On April 22, 2023, installations symbolically marking the place where civilians hid during the 1943 Warsaw Ghetto Uprising stood in six locations in Muranów. In this way, the POLIN Museum, together with the SENNA collective, wants to restore the memory of these places to urban reality. By doing so, we are also reminding the civilians - the most numerous group participating in the 1943 uprising. We have selected 6 figures who are at the same time heroes and heroines of the temporary exhibition "Around us a sea of fire".
“I was beyond reality, as if I was being lethargic, I wasn’t even afraid. I survived because there was always someone standing by me and guiding me.”2 During the Uprising, Krystyna Budnicka was 11 years old; her birth name was Hena Kuczer. She spent long months in a bunker with her parents and siblings.
Hena was the youngest child of Cyrla and Józef Lejzor. Before the war her father and brothers ran a carpentry and building workshop at Muranowski Sq in Warsaw. In the ghetto, they specialised in building lockers where Jews hid valuables to protect them from being confiscated. From 1942, the Kuczers constructed hiding places for people.
Hena’s brothers Boruch and Szaja perished together with their families in the summer of 1942 in Treblinka. Third brother, Rafał, had also been deported, but he escaped from the transport and returned to the ghetto where he supervised the construction of a shelter for the Kuczer family. The construction work was financed by other families who were offered a place to hide in the shelter in return.
The shelter was located in the basement of the house at 54 Zamenhofa/44 Muranowska Streets. Its rooms were constructed under two basements. The shelter had access to water and electricity, there was a working kitchen and a radio. A tunnel was dug to connect the bunker with the city sewers.

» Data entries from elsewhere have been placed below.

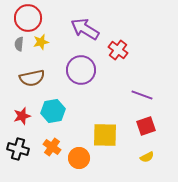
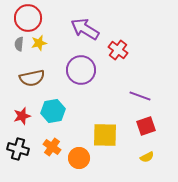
yellow star: moved 2 px left, 1 px down
purple line: moved 2 px left, 1 px down
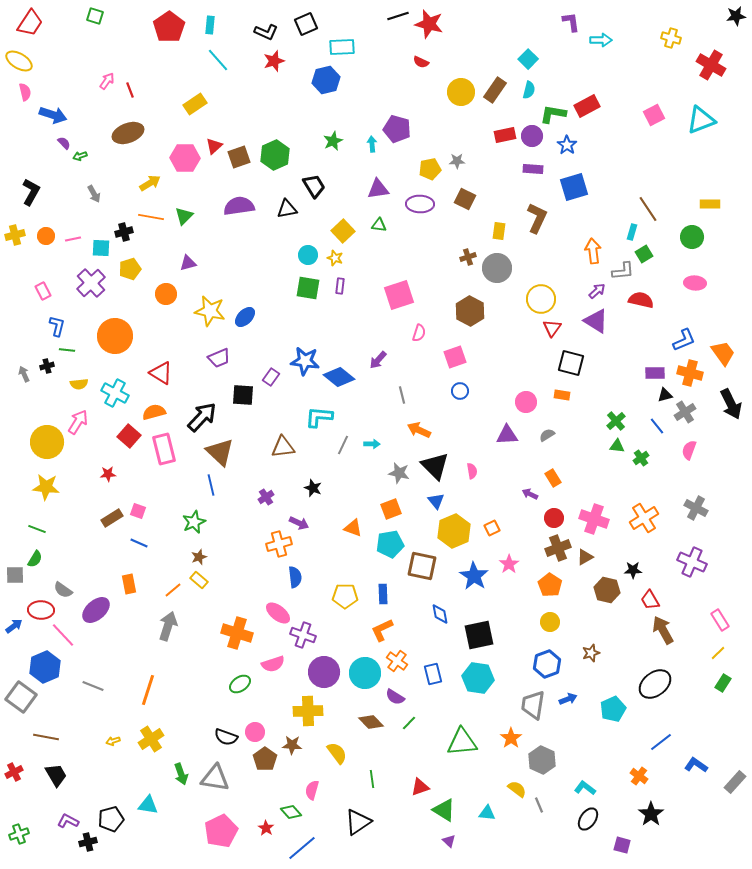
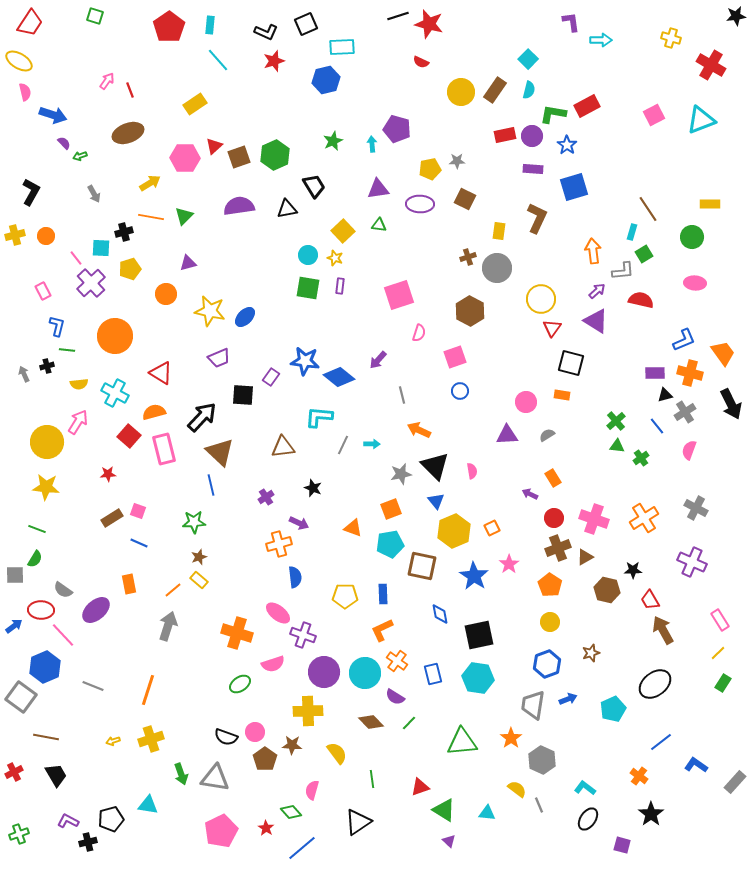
pink line at (73, 239): moved 3 px right, 19 px down; rotated 63 degrees clockwise
gray star at (399, 473): moved 2 px right, 1 px down; rotated 25 degrees counterclockwise
green star at (194, 522): rotated 20 degrees clockwise
yellow cross at (151, 739): rotated 15 degrees clockwise
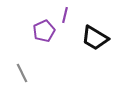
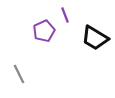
purple line: rotated 35 degrees counterclockwise
gray line: moved 3 px left, 1 px down
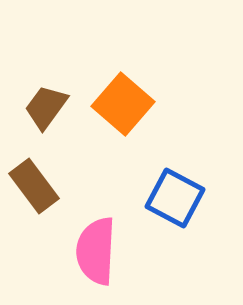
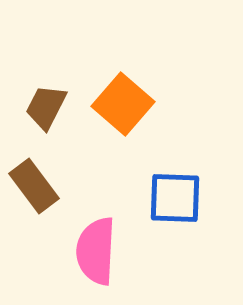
brown trapezoid: rotated 9 degrees counterclockwise
blue square: rotated 26 degrees counterclockwise
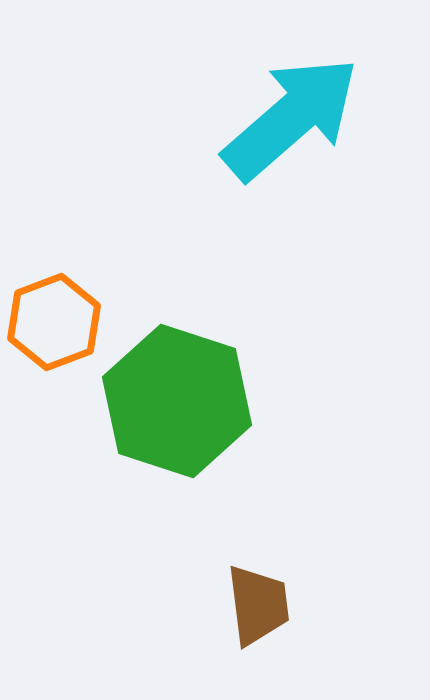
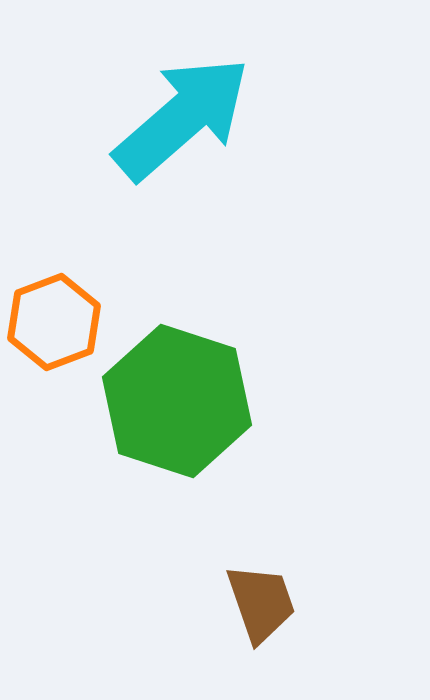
cyan arrow: moved 109 px left
brown trapezoid: moved 3 px right, 2 px up; rotated 12 degrees counterclockwise
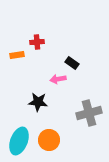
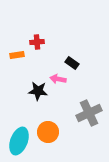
pink arrow: rotated 21 degrees clockwise
black star: moved 11 px up
gray cross: rotated 10 degrees counterclockwise
orange circle: moved 1 px left, 8 px up
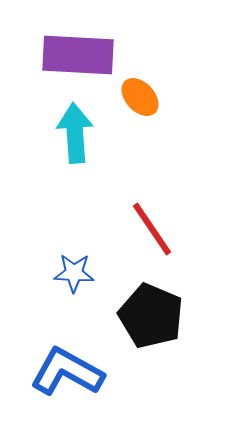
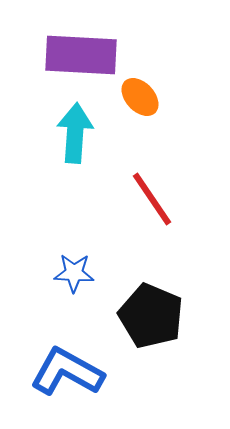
purple rectangle: moved 3 px right
cyan arrow: rotated 8 degrees clockwise
red line: moved 30 px up
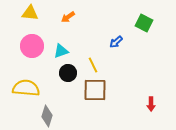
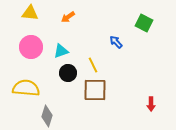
blue arrow: rotated 88 degrees clockwise
pink circle: moved 1 px left, 1 px down
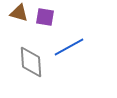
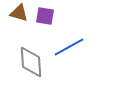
purple square: moved 1 px up
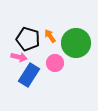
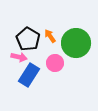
black pentagon: rotated 15 degrees clockwise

When the Uprising broke out, there were approximately forty people in the bunker. Rafał, Chaim and Isaak Kuczer had contacts in the Jewish Combat Organisation and they participated in armed combat. On 26 April, the Germans set the building at 56 Zamenhofa St on fire. The people who hid inside moved to the sewers to escape the heat. When the Germans pumped gas into the sewers they had to return to the bunker. The bunker’s section used as food supplies’ storage collapsed.
The bunker’s residents were thus deprived of food and suffered from famine and illnesses for many weeks. Rafał was gravely ill so his companions from the underground carried him to the “Aryan” side. Izaak and Chaim were killed by Poles who were looking for loot in the ghetto area.
On 23 September 1943, Hena, her parents, sister Perla, the youngest brother Yehuda and Anka, Isaac’s wife, entered the sewers in order to get to the “Aryan” side. Hena’s parents had no energy to go any further. Perla would not leave them alone, so they stayed in the sewers together. Hena, Yehuda and Anka were pulled out of the sewers and installed in a hideout on the “Aryan” side.
Yehuda died shortly afterwards due to the infection he had contracted having drunk water from the sewers. Rafał was turned in by an informer and murdered by the Gestapo. Hena and her sister-in-law Anka were looked after by the Jewish National Committee which helped them find new shelters and offered them an allowance.
After the Warsaw Uprising the two women ended up in Pruszków. Anka left Hena at the orphanage run by nuns. Hena-Krysia stayed there until the end of the war and longer, till her matura exam. She graduated from the university and worked as a teacher in Warsaw. Since 1991, she has been a member of the Children of the Holocaust Association in Poland.